Work instructions »
[A] List every place the post about the fire and the flood names in its description of the rainwater's path.
[B] Continue the post about the fire and the flood, picking up after its final sentence.

BEGIN Extract

Fire and Water

I serve on our volunteer fire team. Friday morning there was a fire a few miles down the road and although our policy is that we fight fires only ON center, the owner of the house was a community friend and we decided to respond.

I however did not respond because I was locked up in an isolated room (doing work) and didn't get the call. No one was hurt even though it was the biggest fire event our little team has ever seen. I was proud of the guys because we were the most prepared for an event than we've ever been. We've been training and trying to get donated equipment.

The fire was started in the kitchen and burned the entire house down. The man who lived there, an Australian man who was raised here his whole life, is receiving a lot of love and care from this community. He's recovering and taking the whole event quite well. He was very thankful to our fire team for being able to rescue what we did. By the time we arrived the house had burned down, so our work was mostly salvage and to put out the embers.

Hours later....
it began to rain.
And the primary school flooded. The drainage ditch across the road overflowed and all the rain water from the top half of the hill headed towards the school's playground. My son said it was hip deep, but I'm guessing he over exaggerated as it looks ankle deep.

END Extract
BEGIN Dataset extract

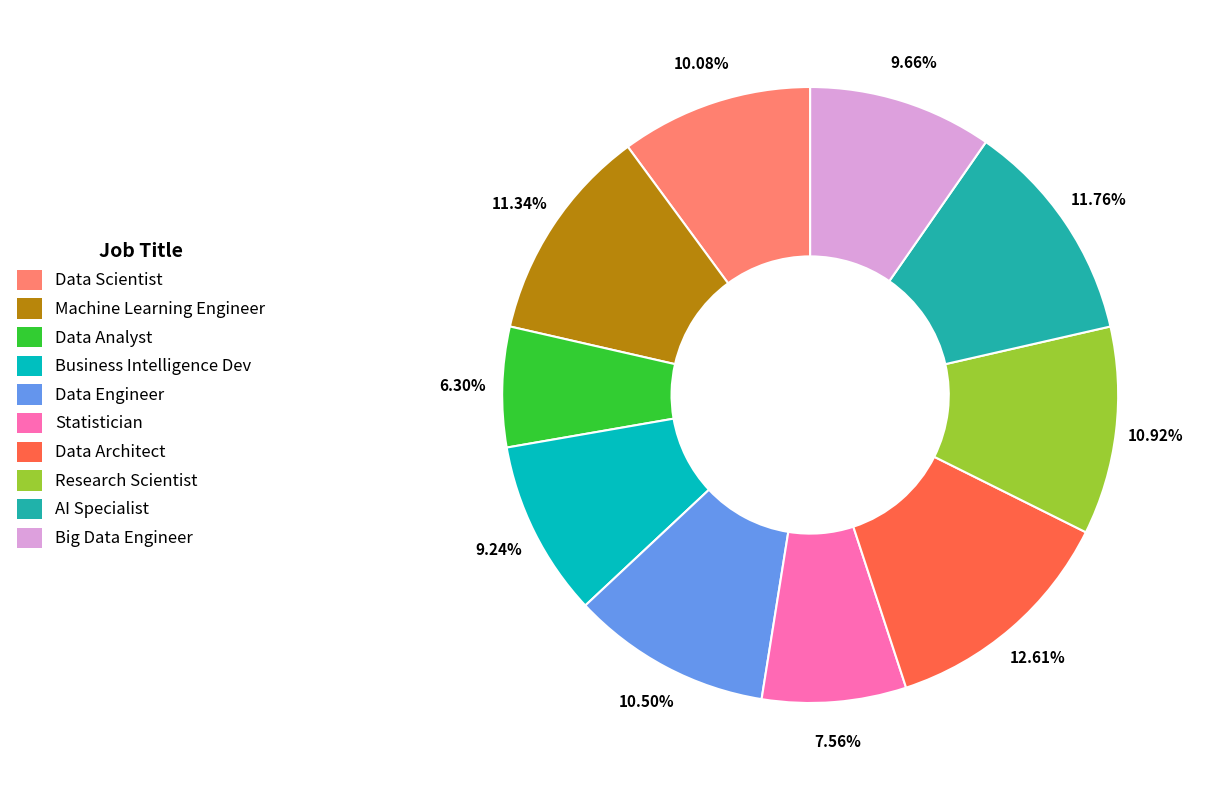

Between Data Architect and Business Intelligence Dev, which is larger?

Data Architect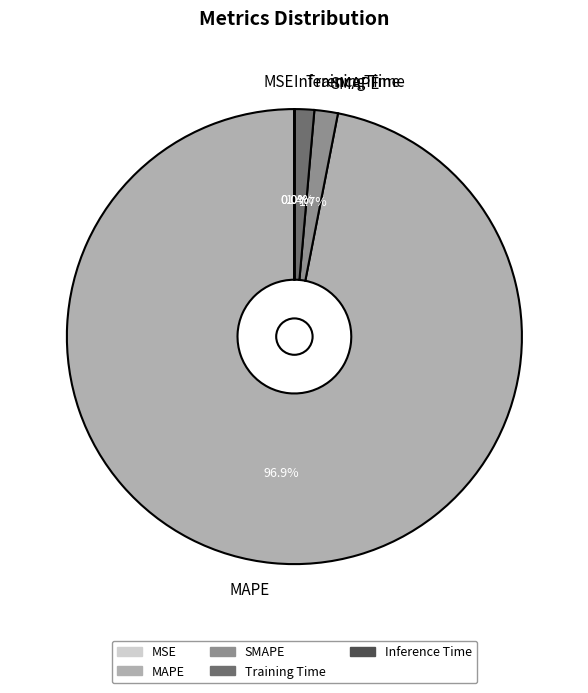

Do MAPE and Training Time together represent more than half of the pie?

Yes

END Dataset extract

Exercise results »
[A]
- the drainage ditch across the road
- the top half of the hill
- the school's playground
- the primary school

[B]
So Friday had some excitement.

even more water:
Sunday we woke up to hear the news that there was an Earthquake in Chile which put all the South Pacific islands on Tsunami alert. The Tsunami alert passed us by and we remain safe. We live at over 5000 feet but have many co-workers and friends on the coast. Thanks for your prayers.



Continuing in my line of 'things you learn to adjust to' comes hair.

You learn to live with either bad haircuts, OR similar haircuts. If you do find someone good at cutting hair, the odds are they aren't stylists who know hundreds of different styles.

I was raised going to a barber shop, and look forward to visiting that same shop on furlough. Getting a nice hair cut is a special treat, however paying for it is also a rare occasion. Who knew that the hair market was a get-what-you-pay-for industry?

Here, you have three options:

-buzz it
-cut it yourself
-have a friend cut it

The guys have it easy, if they can live with a buzz cut. You see MANY school age kids with buzz cuts, which makes a lot of the boys look the same from the back.

The girls, not as easy.

Gladly there are a few people here who volunteer their time to free or paid haircuts.

I remember one particular time a friend volunteered to cut my hair when I was first here, and I assumed she had done it before because of her confidence.

Ten minutes into the extremely painful haircut she says 'this is my first time'.

I should have been clued in by the fact that she wanted to borrow my clippers.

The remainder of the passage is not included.